2021年6月には日本でのDeFi普及を目的に一般社団法人 Japan DeFi Associationが設立されており、今後、さまざまな分野で金融サービスとの接続が期待されている。例えばtechtec社は教育・金融分野でのブロックチェーン活用を進めている。同社のeラーニングサービス「PoL(ポル)」は、学習データをブロックチェーンに記録することで、学習者ごとの学習履歴を改ざん困難な状態で学習者自らが管理することができる。さらに、この学習履歴をDeFiと接続することで、「学習するほど金融サービスを享受できやすくなるサービス」の実装を目指すという。

▶DAO

DAO(Decentralized Autonomous Organization:分散型自律組織)とは、NFTや暗号資産をコミュニティの会員証明や報酬に利用することで、コミュニティのミッションや志に賛同する多様なステークホルダーが参加可能な、新しい組織ガバナンスやプロジェクト遂行の形を指す。多くのDAOではガバナンストークンが発行・配布され、DAOの意思決定に投票することができ、株主や経営者が必ずしも存在しなくても、透明性が高く公平な組織運営を行うことができるとされる。ガバナンストークンは組織への貢献度によって付与されることが多い。

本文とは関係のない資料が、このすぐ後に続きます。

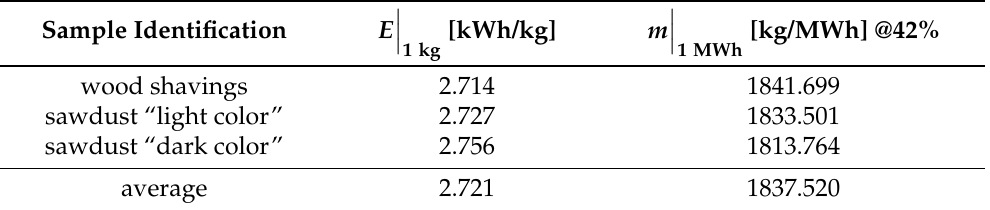
Table 6. Amount of raw material (kg) required to generate 1 MWh of effective energy (considering 42% moisture content).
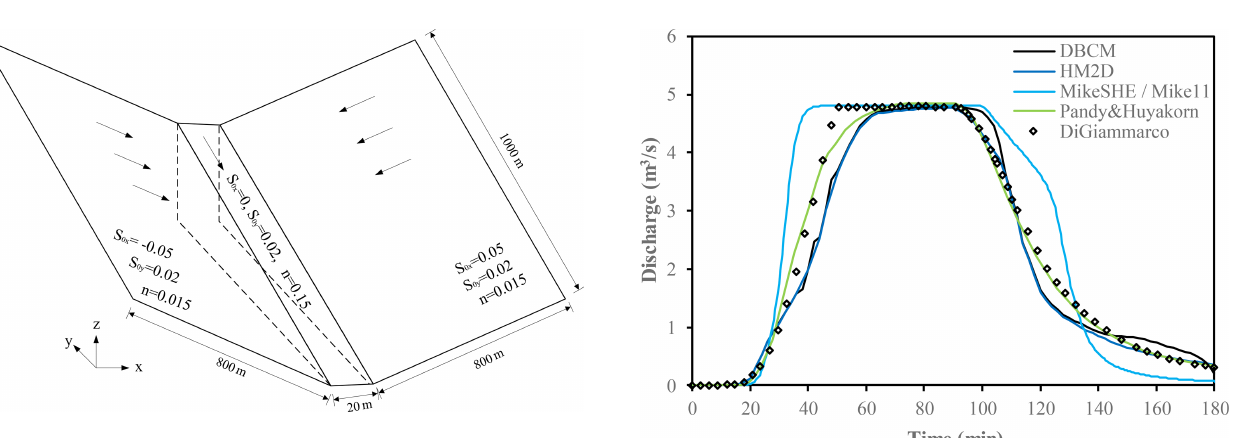
Figure 10. Diagram and dimension of the tilted V-shaped catch- ment.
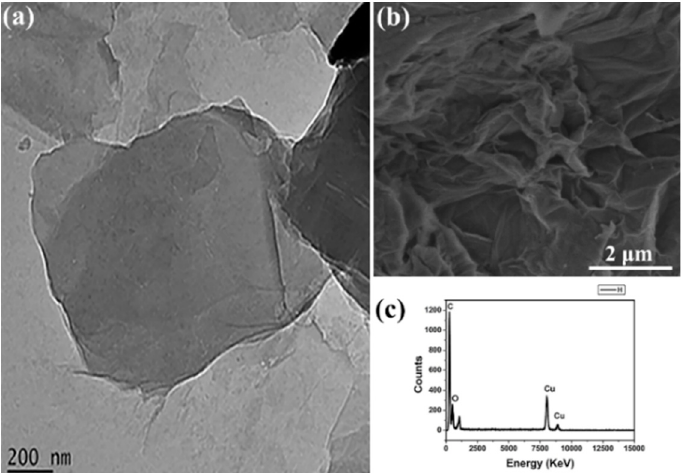
Figure 3. High-resolution transmission electron microscopy (HRTEM) image ( a ), scanning electron microscope (SEM) image ( b ) and energy-dispersive spectroscopy (EDS) spectrum of GO ( c ), respectively.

DAO(分散型自律組織)のカオスマップ。サービス開発やメディア、
教育など多様な目的でDAOが立ち上がっている
出典:steventey / DAO Central

トークン開発やメディア制作、資金調達、インターネットサービス開発、教育など様々な目的を掲げたDAOが世界中で立ち上がっており、自分好みのDAOを探せるウェブサービスも存在する。

日本国内での事例のひとつが「Ninja DAO」だ。IP(知的財産)ビジネスを目指してアニメPV化やブロックチェーンゲーム化を展開している日本発のNFTコレクション「CryptoNinja」が運営するコミュニティであり、現在17,000人を超える国内最大規模のコミュニティを形成している。クリエイターやマーケター、プランナーなど様々な専門的な見地から「CryptoNinja」のIP活用に関する研究が進められているという。

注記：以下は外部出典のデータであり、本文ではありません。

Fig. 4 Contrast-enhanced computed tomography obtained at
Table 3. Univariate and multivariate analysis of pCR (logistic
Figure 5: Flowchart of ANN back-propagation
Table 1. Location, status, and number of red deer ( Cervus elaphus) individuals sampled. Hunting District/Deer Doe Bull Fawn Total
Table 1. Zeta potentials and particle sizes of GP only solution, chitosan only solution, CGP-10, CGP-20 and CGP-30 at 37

また、マサチューセッツ工科大学メディアラボの元所長である伊藤穰一氏が主宰するWeb3.0コミュニティ「Henkaku」もDAOの一種と言える。「Henkaku」はプロジェクトベースでWeb3.0について学ぶ学習コミュニティであり、コミュニティ内のWEB開発プロジェクトなどに貢献したメンバーに対して金銭的価値のないソーシャルトークンを発行している。トークン流通によって学習や開発のモチベーションを高める仕組みであり、DAOの可能性に一石を投じるプロジェクトである。

伊藤穰一氏が主宰するWeb3.0学習コミュニティ「Henkaku」は、
メンバーに対して金銭的価値のないソーシャルトークンを発行

このほか、未来を担う表現者のNFTプロジェクトの支援・育成を目的とした活動団体「TNZ NFT DAO」が立ち上がり、博報堂グループや寺田倉庫などの異業種が参画するなど、日本でもDAOは盛り上がりを見せている。

▶メタバース

メタバース(Metaverse)とは仮想現実空間を利用し、ユーザー同士のコミュニケーションや現実さながらの生活を可能にする世界を指す。XR技術の進化や、クラウドや大容量通信の普及によって仮想現実が利用しやすくなったことに加えて、ブロックチェーン技術を活用したNFTの登場によってデジタル資産の透明性や流通性が向上したことなどにより、メタバースとWeb3.0がセットで語られるケースが多くなっている。メタバースはユーザーコミュニティの存在感が高く、クリエイターがコンテンツを自由に開発できるケースが多いため、NFTやDAOとの相性が良いと考えられる。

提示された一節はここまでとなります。